US President Joe Biden (C) boards Air Force One before departing from King Abdulaziz International Airport in the Saudi city of Jeddah on July 16, 2022, at the end of his first tour in the Middle East as president. (Photo by AFP)

A top advisor to US President Joe Biden has reportedly traveled to Saudi Arabia as part of Washington’s relentless push to broker a normalization deal between Riyadh and Tel Aviv.

Biden’s senior Middle East Brett McGurk adviser travelled to Saudi Arabia just over a week after top US diplomat Antony Blinken left the Persian Gulf nation to hold further talks with Saudi officials focusing on “the administration’s efforts to reach a normalization agreement between Israel and the kingdom as well as other issues,” US-based news website Axios reported Saturday.

According to the report, McGurk was also expected to meet with Saudi Crown Prince Muhammed bin Salman to discuss the kingdom’s normalization of relations with Israel.

McGurk’s visit, the report insists, marks yet another attempt by the White House to push for a Riyadh-Tel Aviv normalization deal in the next six to seven months just in time for the launch of Biden’s re-election campaign for the 2024 presidential polls.

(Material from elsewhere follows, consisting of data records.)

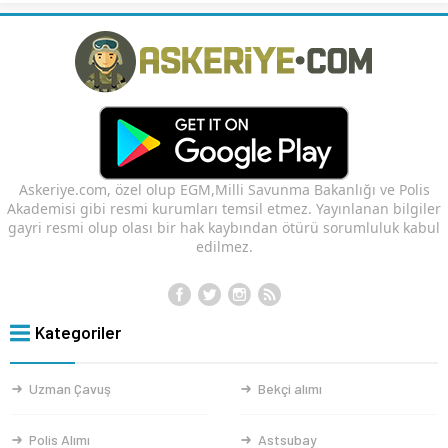
Askeriye.com, özel olup EGM,Milli Savunma Bakanlığı ve Polis
Akademisi gibi resmi kurumları temsil etmez. Yayınlanan bilgiler
gayri resmi olup olası bir hak kaybından ötürü sorumluluk kabul
edilmez.
Kategoriler
Uzman Çavuş
Bekçi alımı
Polis Alımı
Astsubay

The top aid's visit to Riyadh -- where he is expected to also hold talks with Saudi Crown Prince Muhammed bin Salman (MbS) -- comes less than two weeks after Blinken’s high-profile trip to the kingdom for talks with MbS and other top Saudi officials, who snubbed his latest push for the normalization deal amid Saudi Arabia’s warming ties with neighboring Iran, a fierce foe of Washington ever since the Islamic Revolution toppled a US-installed brutal dictator in the country.

The development comes as State Department’s senior Middle East diplomat, Barbara Leaf, is also “expected to visit Israel, the West Bank, Egypt and Jordan this week,” the report added, citing two American officials.

Leaf, according to the unidentified officials, accompanied Blinken on his trip to Saudi Arabia and “is expected to follow up on” the normalization deal “with Israeli officials.”

The report further points to the reestablishment of formal ties between Tehran and Riyadh and the official visits to Iran by the Saudi top diplomat and other officials, describing it as part of “a wave of normalization in the region” with the Islamic Republic.

In a joint press conference with Blinken earlier this month, Saudi Foreign Minister Prince Faisal bin Farhan Al Saud emphasized that “without finding a pathway to peace for the Palestinian people…any normalization will have limited benefits.”

Saudi Arabia cautiously welcomed the US-brokered normalization deals in 2020 between the Israeli regime and four other US-backed Arab regimes -- United Arab Emirates, Bahrain, Sudan and Morocco – during the Republican administration of former hawkish president Donald Trump, who remains a hostile political foe and rival of Biden’s Democratic administration.

At the time, the despotic kingdom was widely expected to jump on the bandwagon as the two regime had engaged in growing contacts and de-facto rapprochement in recent years despite claims that it was committed to the 2002 so-called Arab Peace Initiative -- which conditions any normalization with the Israeli regime to the establishment of an independent, sovereign Palestinian state within the 1967 borders.

The Riyadh regime in November 2020 granted permission for Israeli airlines to use its airspace, hours before the first Israeli flight to the UAE was set to take off.

Palestinian leaders, activists and ordinary people have repeatedly rejected any normalization deals between the Israeli and despotic Arab regimes as “a stab in the back of the Palestinian cause” and the land of Palestine.